_WHAT THE TASK REQUIRES_.
When you return the data, keep every word exact and include none of the images.

[EXTRACTED MATERIAL Boundary: Start]

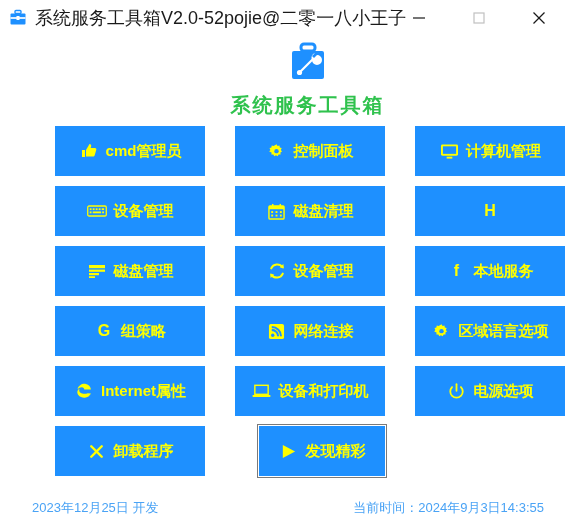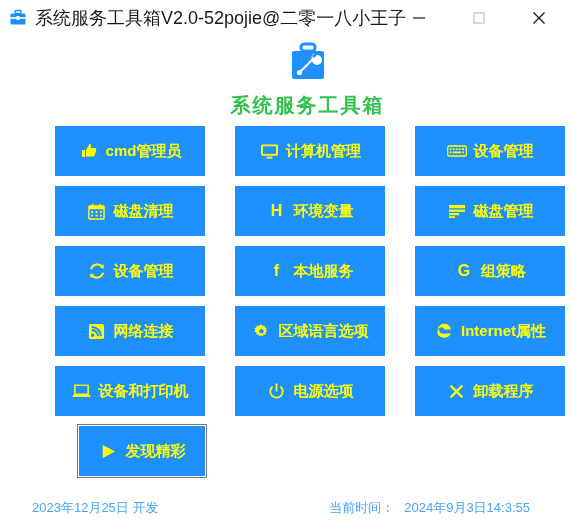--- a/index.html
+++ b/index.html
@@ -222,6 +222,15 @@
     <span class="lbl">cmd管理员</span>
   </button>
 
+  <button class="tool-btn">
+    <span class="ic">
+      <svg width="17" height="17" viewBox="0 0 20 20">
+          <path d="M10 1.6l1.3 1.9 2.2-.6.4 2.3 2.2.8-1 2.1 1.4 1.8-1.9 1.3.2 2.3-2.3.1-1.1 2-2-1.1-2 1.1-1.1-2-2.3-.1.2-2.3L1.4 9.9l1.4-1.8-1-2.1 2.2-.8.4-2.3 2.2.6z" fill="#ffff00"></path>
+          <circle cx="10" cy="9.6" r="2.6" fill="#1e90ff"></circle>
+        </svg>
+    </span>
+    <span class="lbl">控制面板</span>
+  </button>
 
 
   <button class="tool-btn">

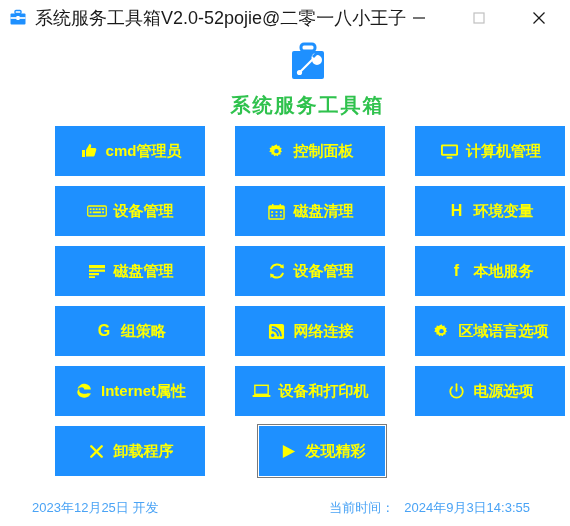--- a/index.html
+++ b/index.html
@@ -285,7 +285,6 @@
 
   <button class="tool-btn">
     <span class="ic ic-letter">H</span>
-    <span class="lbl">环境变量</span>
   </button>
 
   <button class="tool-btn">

[EXTRACTED MATERIAL Boundary: End]

_TASK RESPONSE_.
--- a/index.html
+++ b/index.html
@@ -222,6 +222,15 @@
     <span class="lbl">cmd管理员</span>
   </button>
 
+  <button class="tool-btn">
+    <span class="ic">
+      <svg width="17" height="17" viewBox="0 0 20 20">
+          <path d="M10 1.6l1.3 1.9 2.2-.6.4 2.3 2.2.8-1 2.1 1.4 1.8-1.9 1.3.2 2.3-2.3.1-1.1 2-2-1.1-2 1.1-1.1-2-2.3-.1.2-2.3L1.4 9.9l1.4-1.8-1-2.1 2.2-.8.4-2.3 2.2.6z" fill="#ffff00"></path>
+          <circle cx="10" cy="9.6" r="2.6" fill="#1e90ff"></circle>
+        </svg>
+    </span>
+    <span class="lbl">控制面板</span>
+  </button>
 
 
   <button class="tool-btn">

--- a/index.html
+++ b/index.html
@@ -285,7 +285,6 @@
 
   <button class="tool-btn">
     <span class="ic ic-letter">H</span>
-    <span class="lbl">环境变量</span>
   </button>
 
   <button class="tool-btn">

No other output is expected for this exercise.